On March 23, after the school board ruled in favor of placing the armed officers back in DPS schools following the East High shootings the day before, DPD officials told Westword that it would be using cops who'd previously served as campus liaisons in the controversial Denver SRO program that the board had banned in 2020. According to the DPD, the officers who'll serve as SROs in Denver high schools have already been chosen.

As a result, DPS students will have to walk the halls with some of the same SROs who weren't able to properly police them the first time around, according to BOE's 2020 ruling on their overuse of force. According to district sources, the DPD just doesn't have any cops on hand who can do all of the SRO training right away. So for the time being, the DPD will get 2020's leftovers.

"For some school communities, the local SRO had a unique working relationship with the leadership and the school," Gaytan says. "The relationship built with that school community worked well for some, in part due to the experience and training of individual officers. It is also well-known and documented that there were SROs that did not serve students and their families well by over-policing and criminalizing students by ticketing for minor infractions such as truancy, causing families to end up in city court to pay fines for such infractions."

District sources tell Westword that the school board knows and understands that the new SROs will include "some cops who weren't perfect" — and also recognizes the likelihood that some may have had bad experiences with students in the past. The hope is to make sure the officers are specifically instructed to stay out of non-criminal issues, they add.

For example, sources say, if a teacher had a student acting up or couldn't get a student to calm down, in the past the SROs sometimes tried to police the ornery kids themselves. Now they won't be involved.

"SROs will undergo extensive training in the areas that the Board of Education requested in our memo which was approved yesterday," Gaytan says, adding that it is "important to note that many of the systemic issues Denver students experienced with SROs in the past were due to the nature in which they were utilized by school administrators." Now the armed officers will be patrolling by a completely different set of rules.
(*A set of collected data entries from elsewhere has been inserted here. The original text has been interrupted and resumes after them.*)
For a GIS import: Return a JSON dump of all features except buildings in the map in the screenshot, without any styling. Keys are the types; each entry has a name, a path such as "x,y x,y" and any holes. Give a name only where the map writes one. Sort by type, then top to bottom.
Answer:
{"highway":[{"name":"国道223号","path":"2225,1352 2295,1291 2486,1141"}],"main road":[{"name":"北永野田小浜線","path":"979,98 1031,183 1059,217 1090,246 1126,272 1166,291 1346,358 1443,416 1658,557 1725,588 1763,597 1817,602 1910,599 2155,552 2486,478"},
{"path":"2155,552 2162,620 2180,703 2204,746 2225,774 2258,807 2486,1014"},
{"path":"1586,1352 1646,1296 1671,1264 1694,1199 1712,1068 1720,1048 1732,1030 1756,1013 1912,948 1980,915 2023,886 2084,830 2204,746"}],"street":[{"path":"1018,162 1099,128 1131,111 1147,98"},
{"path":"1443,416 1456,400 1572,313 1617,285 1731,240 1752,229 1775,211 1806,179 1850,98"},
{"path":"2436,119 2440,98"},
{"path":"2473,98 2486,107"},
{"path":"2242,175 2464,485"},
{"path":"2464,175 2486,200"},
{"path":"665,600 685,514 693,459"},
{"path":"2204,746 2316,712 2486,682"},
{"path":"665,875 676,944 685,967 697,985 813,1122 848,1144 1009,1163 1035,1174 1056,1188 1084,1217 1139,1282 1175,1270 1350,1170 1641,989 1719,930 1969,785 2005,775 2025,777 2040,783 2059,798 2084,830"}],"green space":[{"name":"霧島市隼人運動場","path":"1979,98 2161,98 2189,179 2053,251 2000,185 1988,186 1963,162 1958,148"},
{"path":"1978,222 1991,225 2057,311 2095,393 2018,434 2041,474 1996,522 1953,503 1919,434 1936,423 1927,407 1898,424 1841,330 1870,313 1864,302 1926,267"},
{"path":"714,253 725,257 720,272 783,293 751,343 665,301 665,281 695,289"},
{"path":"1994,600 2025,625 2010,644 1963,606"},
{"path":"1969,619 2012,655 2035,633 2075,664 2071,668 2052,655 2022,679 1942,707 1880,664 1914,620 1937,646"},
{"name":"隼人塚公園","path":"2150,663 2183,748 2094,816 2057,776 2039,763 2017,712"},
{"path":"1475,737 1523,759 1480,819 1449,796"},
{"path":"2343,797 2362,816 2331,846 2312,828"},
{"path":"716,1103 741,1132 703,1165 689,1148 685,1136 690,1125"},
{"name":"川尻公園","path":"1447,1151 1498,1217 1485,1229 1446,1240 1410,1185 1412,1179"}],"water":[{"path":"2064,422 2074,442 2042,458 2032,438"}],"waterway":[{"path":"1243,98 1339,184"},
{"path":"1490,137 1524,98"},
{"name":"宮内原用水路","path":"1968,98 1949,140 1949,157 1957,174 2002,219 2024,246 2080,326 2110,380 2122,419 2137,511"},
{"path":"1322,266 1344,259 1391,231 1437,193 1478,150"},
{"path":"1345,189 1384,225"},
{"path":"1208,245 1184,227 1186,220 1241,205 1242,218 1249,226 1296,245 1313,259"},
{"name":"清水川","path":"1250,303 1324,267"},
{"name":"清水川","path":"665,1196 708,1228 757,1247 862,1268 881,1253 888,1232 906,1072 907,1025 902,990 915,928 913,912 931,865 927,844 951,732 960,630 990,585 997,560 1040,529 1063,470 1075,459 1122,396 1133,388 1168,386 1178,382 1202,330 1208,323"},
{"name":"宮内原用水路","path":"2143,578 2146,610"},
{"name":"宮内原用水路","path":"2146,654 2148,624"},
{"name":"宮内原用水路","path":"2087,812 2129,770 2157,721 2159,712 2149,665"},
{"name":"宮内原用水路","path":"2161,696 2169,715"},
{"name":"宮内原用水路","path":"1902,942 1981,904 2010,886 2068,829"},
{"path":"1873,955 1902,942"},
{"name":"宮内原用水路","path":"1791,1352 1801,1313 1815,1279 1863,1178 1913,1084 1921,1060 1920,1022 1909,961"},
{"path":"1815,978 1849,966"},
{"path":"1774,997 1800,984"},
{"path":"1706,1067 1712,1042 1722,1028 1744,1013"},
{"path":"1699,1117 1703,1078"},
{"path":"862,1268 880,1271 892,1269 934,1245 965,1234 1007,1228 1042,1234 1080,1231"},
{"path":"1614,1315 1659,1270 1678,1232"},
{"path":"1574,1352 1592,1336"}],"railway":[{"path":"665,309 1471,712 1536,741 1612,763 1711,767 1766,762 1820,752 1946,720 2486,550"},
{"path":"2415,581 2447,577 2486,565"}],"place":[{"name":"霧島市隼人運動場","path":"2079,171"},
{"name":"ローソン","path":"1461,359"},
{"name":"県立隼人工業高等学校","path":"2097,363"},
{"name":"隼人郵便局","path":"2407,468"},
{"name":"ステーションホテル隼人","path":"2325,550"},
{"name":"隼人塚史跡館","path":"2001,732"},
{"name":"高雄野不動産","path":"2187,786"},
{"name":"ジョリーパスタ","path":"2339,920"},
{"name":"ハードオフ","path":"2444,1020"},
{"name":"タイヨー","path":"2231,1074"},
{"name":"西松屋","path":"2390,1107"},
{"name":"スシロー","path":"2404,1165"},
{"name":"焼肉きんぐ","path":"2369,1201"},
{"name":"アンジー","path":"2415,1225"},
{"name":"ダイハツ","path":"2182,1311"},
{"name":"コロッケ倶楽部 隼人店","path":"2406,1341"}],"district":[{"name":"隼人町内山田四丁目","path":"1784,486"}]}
"In our statement yesterday, we made clear that SROs were only to be used for safety and not as a part of the DPS student discipline process," Gaytan explains. "The district's long-term safety and security plan, to be developed in collaboration with the community at large, will have the final determination on the use of SROs, [and] other safety measures to include social workers, mental health supports and other wraparound services."

The move to get rid of SROs came amid protests over the death of George Floyd at the hands of Minneapolis police in May 2020. The next month, the school board canceled a contract with the Denver Police Department to provide at least eighteen school resource officers around the district.

District sources describe Denver's re-implementation of the SRO program as "a quick emergency situation," and admit that things may not be perfect at the beginning. Since the program is only in place for the remainder of the 2022-2023 school year, the main objective is to gather data and see how the new SRO practices work out, so that officials can weed out any bad apples who don't fall in line with the new policing guidelines.

According to police officials, SROs were previously held to CASRO (Colorado Association of SROs) and NASRO (National Association of SROs) standards of conduct. If DPD officers continue to be in DPS high schools past the 2022-2023 school year, the department will make sure they re-certify.

"Denver Public Schools is pleased to hear that many of the officers who will be in our schools will meet CASRO and NASRO standards, which meet many of the criteria the board requested," says a BOE spokesperson.

The board expects a chance of emotional carryover from previous incidents and bad SRO policing, since some students who were negatively affected before they were banned almost three years ago may still be in school. The goal is to find and work with "the best possible officers," one source says, and to ensure that the armed officers "are only there for safety purposes."